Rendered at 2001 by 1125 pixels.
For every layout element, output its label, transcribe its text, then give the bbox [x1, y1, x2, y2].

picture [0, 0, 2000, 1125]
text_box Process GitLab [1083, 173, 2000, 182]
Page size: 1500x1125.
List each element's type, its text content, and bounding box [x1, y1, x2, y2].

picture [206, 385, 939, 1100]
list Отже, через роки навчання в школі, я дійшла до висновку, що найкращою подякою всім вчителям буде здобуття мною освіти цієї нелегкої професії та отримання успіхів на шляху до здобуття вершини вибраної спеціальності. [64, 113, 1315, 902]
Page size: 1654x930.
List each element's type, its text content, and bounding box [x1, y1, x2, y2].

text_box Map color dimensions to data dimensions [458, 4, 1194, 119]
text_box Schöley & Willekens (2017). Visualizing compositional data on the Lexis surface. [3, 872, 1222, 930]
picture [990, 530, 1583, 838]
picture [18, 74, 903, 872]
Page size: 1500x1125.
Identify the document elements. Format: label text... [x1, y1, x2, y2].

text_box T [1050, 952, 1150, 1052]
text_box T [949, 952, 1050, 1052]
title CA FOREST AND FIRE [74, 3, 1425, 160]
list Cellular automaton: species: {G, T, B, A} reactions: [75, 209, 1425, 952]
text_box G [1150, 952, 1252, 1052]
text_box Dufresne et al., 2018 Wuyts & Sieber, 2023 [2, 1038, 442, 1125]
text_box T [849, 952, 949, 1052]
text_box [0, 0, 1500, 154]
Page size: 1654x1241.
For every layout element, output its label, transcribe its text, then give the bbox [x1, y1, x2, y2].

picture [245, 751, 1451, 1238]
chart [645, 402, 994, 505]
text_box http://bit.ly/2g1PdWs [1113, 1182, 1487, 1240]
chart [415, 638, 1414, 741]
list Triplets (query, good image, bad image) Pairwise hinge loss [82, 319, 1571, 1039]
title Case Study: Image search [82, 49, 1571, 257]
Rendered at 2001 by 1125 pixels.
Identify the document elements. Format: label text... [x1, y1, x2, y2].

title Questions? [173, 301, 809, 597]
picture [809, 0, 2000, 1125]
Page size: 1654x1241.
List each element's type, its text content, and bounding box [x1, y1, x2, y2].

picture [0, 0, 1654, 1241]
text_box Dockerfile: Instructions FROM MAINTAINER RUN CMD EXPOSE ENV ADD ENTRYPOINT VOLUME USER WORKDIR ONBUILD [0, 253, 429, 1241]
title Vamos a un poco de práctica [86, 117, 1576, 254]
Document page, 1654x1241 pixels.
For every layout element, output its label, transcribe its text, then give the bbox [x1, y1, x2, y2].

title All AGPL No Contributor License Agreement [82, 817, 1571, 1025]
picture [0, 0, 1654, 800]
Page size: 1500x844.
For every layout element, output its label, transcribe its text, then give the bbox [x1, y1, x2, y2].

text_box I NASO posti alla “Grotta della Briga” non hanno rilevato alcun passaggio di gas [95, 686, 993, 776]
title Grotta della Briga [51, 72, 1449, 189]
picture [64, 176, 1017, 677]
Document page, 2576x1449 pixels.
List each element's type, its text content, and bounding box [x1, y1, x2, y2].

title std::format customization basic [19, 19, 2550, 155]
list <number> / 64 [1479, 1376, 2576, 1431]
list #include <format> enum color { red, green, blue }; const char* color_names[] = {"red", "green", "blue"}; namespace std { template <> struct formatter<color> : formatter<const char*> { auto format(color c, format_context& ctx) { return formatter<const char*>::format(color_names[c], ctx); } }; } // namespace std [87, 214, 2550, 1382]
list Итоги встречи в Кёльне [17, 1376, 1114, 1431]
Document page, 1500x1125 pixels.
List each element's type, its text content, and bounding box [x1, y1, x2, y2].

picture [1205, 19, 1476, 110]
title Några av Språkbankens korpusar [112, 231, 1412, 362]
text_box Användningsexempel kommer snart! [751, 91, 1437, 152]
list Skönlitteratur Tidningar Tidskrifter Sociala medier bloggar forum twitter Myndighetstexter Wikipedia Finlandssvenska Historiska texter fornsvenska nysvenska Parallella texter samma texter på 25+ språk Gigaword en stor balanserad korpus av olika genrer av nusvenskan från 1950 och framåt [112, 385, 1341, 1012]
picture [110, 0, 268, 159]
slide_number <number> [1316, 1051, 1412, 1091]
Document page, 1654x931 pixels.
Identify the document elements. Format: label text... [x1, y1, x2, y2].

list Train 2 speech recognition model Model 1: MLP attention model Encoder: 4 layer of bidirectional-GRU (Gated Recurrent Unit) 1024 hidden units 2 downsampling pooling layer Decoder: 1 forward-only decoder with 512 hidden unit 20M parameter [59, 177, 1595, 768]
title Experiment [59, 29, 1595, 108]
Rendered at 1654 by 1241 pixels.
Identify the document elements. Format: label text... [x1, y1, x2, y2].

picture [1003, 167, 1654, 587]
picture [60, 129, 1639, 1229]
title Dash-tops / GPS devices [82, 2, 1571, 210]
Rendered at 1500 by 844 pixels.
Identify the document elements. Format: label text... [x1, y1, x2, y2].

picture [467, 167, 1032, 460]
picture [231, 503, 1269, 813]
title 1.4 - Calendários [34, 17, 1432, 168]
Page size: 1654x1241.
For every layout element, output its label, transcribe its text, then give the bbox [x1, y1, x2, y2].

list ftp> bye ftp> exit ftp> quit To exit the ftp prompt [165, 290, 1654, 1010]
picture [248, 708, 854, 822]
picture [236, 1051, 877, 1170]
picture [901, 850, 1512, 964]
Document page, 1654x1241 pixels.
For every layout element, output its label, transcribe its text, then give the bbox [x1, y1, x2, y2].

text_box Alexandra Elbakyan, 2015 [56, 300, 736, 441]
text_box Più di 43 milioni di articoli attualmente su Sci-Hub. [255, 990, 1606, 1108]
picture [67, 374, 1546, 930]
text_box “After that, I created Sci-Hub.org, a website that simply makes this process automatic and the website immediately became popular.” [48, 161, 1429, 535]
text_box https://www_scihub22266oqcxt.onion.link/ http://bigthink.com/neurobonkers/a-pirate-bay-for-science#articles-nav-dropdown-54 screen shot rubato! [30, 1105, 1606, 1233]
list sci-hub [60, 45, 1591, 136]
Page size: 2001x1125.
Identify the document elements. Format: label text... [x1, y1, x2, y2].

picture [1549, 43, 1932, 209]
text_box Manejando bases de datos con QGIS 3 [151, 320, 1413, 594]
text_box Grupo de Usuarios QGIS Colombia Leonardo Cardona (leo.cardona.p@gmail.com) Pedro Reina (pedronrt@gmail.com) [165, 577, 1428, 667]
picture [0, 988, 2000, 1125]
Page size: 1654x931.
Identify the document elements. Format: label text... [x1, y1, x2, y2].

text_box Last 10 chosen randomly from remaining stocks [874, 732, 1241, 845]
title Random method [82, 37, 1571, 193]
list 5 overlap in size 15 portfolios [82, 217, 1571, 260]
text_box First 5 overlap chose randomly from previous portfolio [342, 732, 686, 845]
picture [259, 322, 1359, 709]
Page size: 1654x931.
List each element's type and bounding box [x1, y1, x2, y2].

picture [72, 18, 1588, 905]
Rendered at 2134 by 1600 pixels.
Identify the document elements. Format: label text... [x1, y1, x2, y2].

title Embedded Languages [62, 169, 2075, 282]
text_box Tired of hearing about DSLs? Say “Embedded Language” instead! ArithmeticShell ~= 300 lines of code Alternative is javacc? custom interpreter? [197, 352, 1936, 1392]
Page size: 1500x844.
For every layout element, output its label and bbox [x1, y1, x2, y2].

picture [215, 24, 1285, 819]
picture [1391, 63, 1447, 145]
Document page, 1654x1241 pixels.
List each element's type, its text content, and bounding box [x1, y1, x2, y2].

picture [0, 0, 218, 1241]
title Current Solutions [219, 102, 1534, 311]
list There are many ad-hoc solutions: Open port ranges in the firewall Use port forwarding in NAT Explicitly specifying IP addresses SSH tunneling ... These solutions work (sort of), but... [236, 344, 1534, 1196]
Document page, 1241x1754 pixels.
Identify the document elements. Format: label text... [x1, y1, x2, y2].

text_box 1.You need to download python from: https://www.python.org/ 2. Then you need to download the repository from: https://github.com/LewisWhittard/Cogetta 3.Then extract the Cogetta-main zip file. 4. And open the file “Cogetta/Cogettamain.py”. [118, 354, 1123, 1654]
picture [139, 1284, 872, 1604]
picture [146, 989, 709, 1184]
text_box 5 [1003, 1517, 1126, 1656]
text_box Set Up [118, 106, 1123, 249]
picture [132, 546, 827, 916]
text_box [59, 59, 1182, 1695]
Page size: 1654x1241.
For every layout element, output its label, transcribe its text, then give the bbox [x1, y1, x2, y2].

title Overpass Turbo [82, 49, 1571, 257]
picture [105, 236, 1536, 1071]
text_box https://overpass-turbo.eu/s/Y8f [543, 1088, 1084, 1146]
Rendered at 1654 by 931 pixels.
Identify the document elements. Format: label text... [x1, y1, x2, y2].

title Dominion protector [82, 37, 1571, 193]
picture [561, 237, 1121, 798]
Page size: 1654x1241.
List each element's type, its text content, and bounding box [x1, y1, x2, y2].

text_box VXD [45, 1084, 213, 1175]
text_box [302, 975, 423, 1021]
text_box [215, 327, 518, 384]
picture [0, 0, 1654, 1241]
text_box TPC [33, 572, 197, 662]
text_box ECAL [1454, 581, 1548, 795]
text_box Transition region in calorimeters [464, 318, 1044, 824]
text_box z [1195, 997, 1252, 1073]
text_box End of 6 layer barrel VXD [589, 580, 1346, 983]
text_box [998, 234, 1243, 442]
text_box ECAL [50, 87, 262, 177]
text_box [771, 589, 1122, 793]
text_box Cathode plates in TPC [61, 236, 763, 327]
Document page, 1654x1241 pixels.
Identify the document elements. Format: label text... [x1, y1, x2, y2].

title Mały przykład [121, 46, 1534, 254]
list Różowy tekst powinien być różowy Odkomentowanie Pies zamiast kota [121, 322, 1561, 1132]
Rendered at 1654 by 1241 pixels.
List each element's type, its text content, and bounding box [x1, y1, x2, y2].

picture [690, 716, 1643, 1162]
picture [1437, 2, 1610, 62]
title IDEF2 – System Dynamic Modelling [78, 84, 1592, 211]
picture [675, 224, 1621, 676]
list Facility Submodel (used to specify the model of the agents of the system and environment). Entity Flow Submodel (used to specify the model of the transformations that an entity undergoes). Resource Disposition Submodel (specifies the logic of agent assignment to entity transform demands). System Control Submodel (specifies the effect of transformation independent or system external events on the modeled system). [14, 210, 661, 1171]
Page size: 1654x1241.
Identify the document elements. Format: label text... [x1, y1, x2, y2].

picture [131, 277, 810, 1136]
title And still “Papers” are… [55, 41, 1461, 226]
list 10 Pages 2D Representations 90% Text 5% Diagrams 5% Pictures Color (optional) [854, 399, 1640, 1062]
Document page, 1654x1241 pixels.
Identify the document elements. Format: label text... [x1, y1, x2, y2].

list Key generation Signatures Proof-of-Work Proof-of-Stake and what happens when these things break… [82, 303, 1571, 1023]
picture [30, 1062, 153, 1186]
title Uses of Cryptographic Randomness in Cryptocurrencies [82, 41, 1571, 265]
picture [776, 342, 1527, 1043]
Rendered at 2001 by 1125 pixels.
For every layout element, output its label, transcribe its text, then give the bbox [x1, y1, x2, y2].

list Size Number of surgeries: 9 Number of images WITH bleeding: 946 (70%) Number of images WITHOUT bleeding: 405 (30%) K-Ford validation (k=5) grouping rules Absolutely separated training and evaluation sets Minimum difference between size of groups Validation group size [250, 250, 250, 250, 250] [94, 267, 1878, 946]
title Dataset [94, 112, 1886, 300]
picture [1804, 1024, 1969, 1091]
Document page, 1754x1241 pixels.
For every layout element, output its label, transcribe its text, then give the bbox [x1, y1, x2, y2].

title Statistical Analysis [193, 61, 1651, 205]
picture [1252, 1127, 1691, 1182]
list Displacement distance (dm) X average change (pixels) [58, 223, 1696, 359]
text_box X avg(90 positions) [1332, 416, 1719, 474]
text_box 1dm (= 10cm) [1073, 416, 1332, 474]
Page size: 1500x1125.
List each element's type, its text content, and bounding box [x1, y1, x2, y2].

┄┄┄┄┄┄┄┄┄┄┄┄┄┄┄┄┄┄┄┄

*SET TASK*: Express the records between the lines holding "Document page, 1500x1125 pixels." and "title 1.4 - Calendários [34, 17, 1432, 168]", inclusive, as a two-column CSV with the headers instruction and output. Give one row per record, with its text and its answer each in a single quoted field and line breaks replaced by spaces.

*WRITTEN SOLUTION*:
instruction,output
"Document page, 1500x1125 pixels. List each element's type, its text content, and bounding box [x1, y1, x2, y2].","picture [1205, 19, 1476, 110] title Några av Språkbankens korpusar [112, 231, 1412, 362] text_box Användningsexempel kommer snart! [751, 91, 1437, 152] list Skönlitteratur Tidningar Tidskrifter Sociala medier bloggar forum twitter Myndighetstexter Wikipedia Finlandssvenska Historiska texter fornsvenska nysvenska Parallella texter samma texter på 25+ språk Gigaword en stor balanserad korpus av olika genrer av nusvenskan från 1950 och framåt [112, 385, 1341, 1012] picture [110, 0, 268, 159] slide_number <number> [1316, 1051, 1412, 1091]"
"Document page, 1654x931 pixels. Identify the document elements. Format: label text... [x1, y1, x2, y2].","list Train 2 speech recognition model Model 1: MLP attention model Encoder: 4 layer of bidirectional-GRU (Gated Recurrent Unit) 1024 hidden units 2 downsampling pooling layer Decoder: 1 forward-only decoder with 512 hidden unit 20M parameter [59, 177, 1595, 768] title Experiment [59, 29, 1595, 108]"
"Rendered at 1654 by 1241 pixels. Identify the document elements. Format: label text... [x1, y1, x2, y2].","picture [1003, 167, 1654, 587] picture [60, 129, 1639, 1229] title Dash-tops / GPS devices [82, 2, 1571, 210]"
"Rendered at 1500 by 844 pixels. Identify the document elements. Format: label text... [x1, y1, x2, y2].","picture [467, 167, 1032, 460] picture [231, 503, 1269, 813] title 1.4 - Calendários [34, 17, 1432, 168]"